Velir / dbt-ga4

dbt Package for modeling raw data exported by Google Analytics 4. BigQuery support, only.
MIT License
324 stars 135 forks source link

GA4 raw data format can break google / organic gclid fix #302

Closed dgitis closed 8 months ago

dgitis commented 8 months ago

It seems that Google has started sometimes setting source and medium values to google / organic when a visitor clicks an ad.

This breaks the code that we use to fix google / cpc source/medium values that are mis-attributed to google / organic in the stg_ga4__events file.

detect_gclid as (
    select
        * except (event_source, event_medium, event_campaign),
        case
            when (page_location like '%gclid%' and event_source is null) then "google"
            else event_source
        end as event_source,
        case
            when (page_location like '%gclid%' and event_medium is null) then "cpc"
            else event_medium
        end as event_medium,
        case
            when (page_location like '%gclid%' and event_campaign is null) then "(cpc)"
            else event_campaign
        end as event_campaign
    from include_event_key

Here's a graph of raw event counts by day with a page_location containing 'gclid' by medium for one site:

image

This image shows source and medium appearing in the event_params.key fields. The values are truncated to protect private data, but the values for source / medium are 'google / organic'.

image

I've confirmed that this is an issue on older GA4 properties.

I know we don't like adding variables whenever we can avoid it, but I think the fix has to be that we add a variable like use_google_ads_manual_utm_for_attribution and if that's true then we use event_source, event_medium etc... in stg_ga4__events and otherwise default to automatically setting source / medium when a gclid is detected.

We also need to verify that manually tagged UTMs from Google Ads set the source / medium to the tagged values rather than google / organic.

What are your thoughts?

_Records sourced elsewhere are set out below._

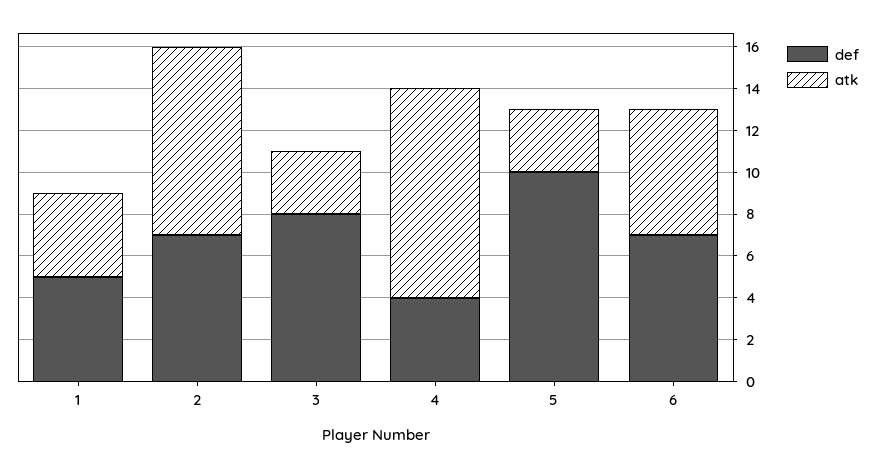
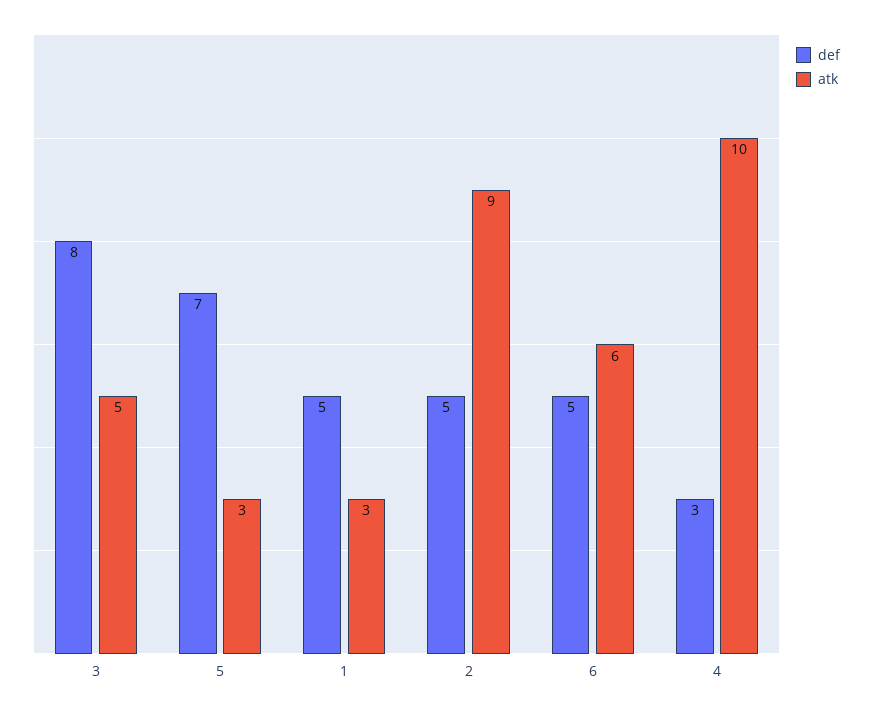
  {
    "def": {
      "1": 5,
-     "2": 7,
+     "2": 5,
      "3": 8,
-     "4": 4,
+     "4": 3,
-     "5": 10,
+     "5": 7,
-     "6": 7
+     "6": 5
    },
    "atk": {
-     "1": 4,
+     "1": 3,
      "2": 9,
-     "3": 3,
+     "3": 5,
      "4": 10,
      "5": 3,
      "6": 6
    }
  }

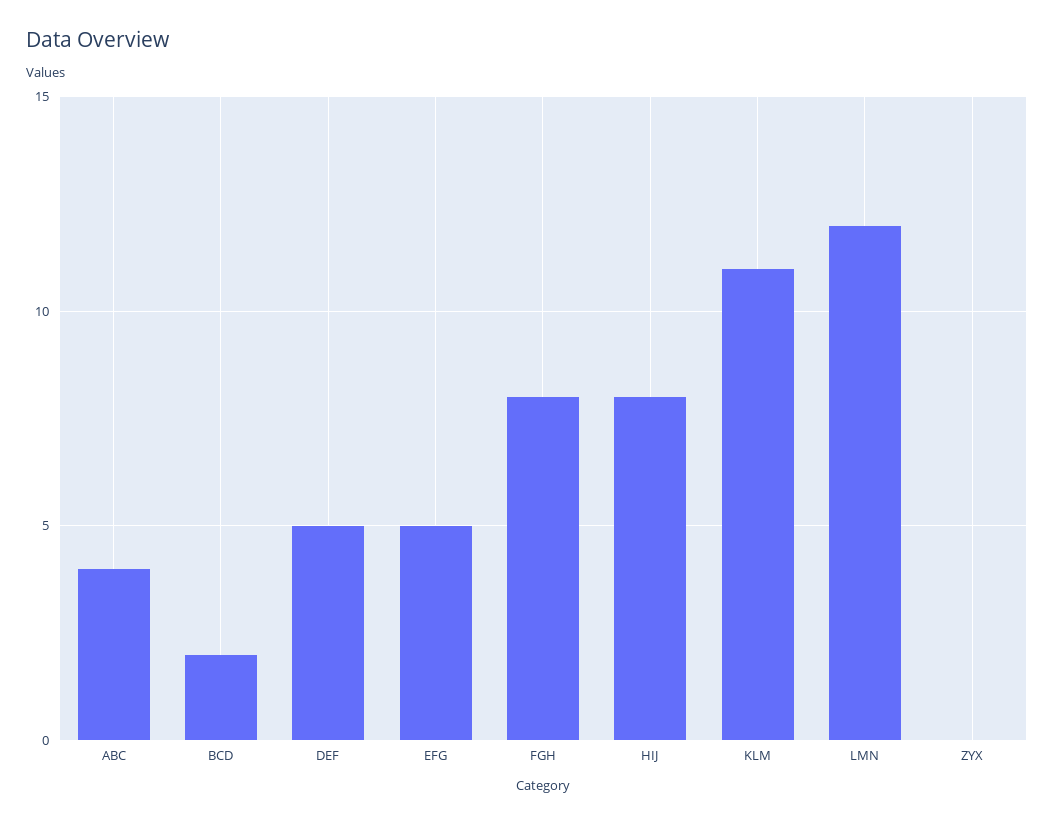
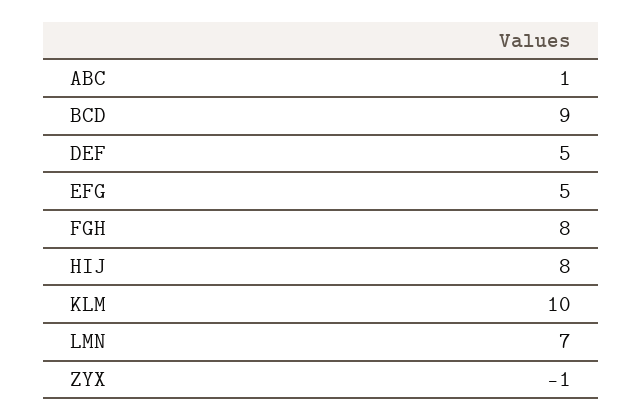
  {
-   "ABC": 4,
+   "ABC": 1,
-   "BCD": 2,
+   "BCD": 9,
    "DEF": 5,
    "EFG": 5,
    "FGH": 8,
    "HIJ": 8,
-   "KLM": 11,
+   "KLM": 10,
-   "LMN": 12,
+   "LMN": 7,
-   "ZYX": 0
+   "ZYX": -1
  }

Are any of you working on a site that manually tags UTMs from Google Ads?

@adamribaudo @willbryant

dgitis commented 8 months ago

It occurs to me now that I think about it that we don't need a variable.

We can just do something like this:

        case
            when (page_location like '%gclid%' and event_medium is null) then "cpc"
            when (page_location like '%gclid%' and event_medium = 'organic') then "cpc"
            else event_medium
        end as event_medium,
cfrye2 commented 8 months ago

@dgitis in my affected GA4 dataset, I see the campaign value is also set to "organic". Are you seeing similar?

If so, would the resolution then also update the campaign case statement so campaign gets the same conversion to "(cpc)? Something like this?...

detect_gclid as (
    select
        * except (event_source, event_medium, event_campaign),
        case
            when (page_location like '%gclid%' and event_source is null) then "google"
            else event_source
        end as event_source,
        case
            when (page_location like '%gclid%' and event_medium is null) then "cpc"
            when (page_location like '%gclid%' and event_medium = 'organic') then "cpc"
            else event_medium
        end as event_medium,
        case
            when (page_location like '%gclid%' and event_campaign is null) then "(cpc)"
            when (page_location like '%gclid%' and event_campaign = 'organic') then "(cpc)"
            else event_campaign
        end as event_campaign
    from include_event_key
dgitis commented 8 months ago

Yes, my answer was incomplete. Your code should resolve this issue completely.

Feel free to clone the dbt-GA4 repository, create a branch, make your changes, publish the branch and then submit a PR. You'll get credit that way for your contribution. It's a good first contribution.

adamribaudo-velir commented 8 months ago

The fix seems straight-forward, thanks. I'm just a little hung up on whether it's appropriate to override the medium to cpc when the URL has utm_medium=organic. Does anyone know why this behavior changed? Is there any documentation or are there related release notes from Google?

dgitis commented 8 months ago

The issue is with medium=organic and not utm_medium=organic. Before, Google used to have medium=null and then would set the medium to organic based on its server-side rule set.

Now they seem to be moving the attribution logic client-side, so a visit from Google Ads with no UTM codes is sometimes set to null and sometimes set to organic where our CPC fix currently only fixes the when the medium is null. I believe this happened when Google started setting source and medium fields on the session_start and first_visit events.

I do understand your hesitation with overriding UTM codes. This fix would override utm_medium=organic because that will then set medium=organic, but it shouldn't be an issue in practice as no one can add UTM codes to legitimate organic traffic and this only overrides the medium when a gclid is present.

If you want, I can add logic to extract the UTMs in the case statement and use those first, but I think it won't change anything in practice as it seems unlikely that anyone would want to set the UTM to organic on Google Ads traffic.

It occurs to me that the test in the PR needs to be changed to test against original_page_location rather than page location. I'll fix that now.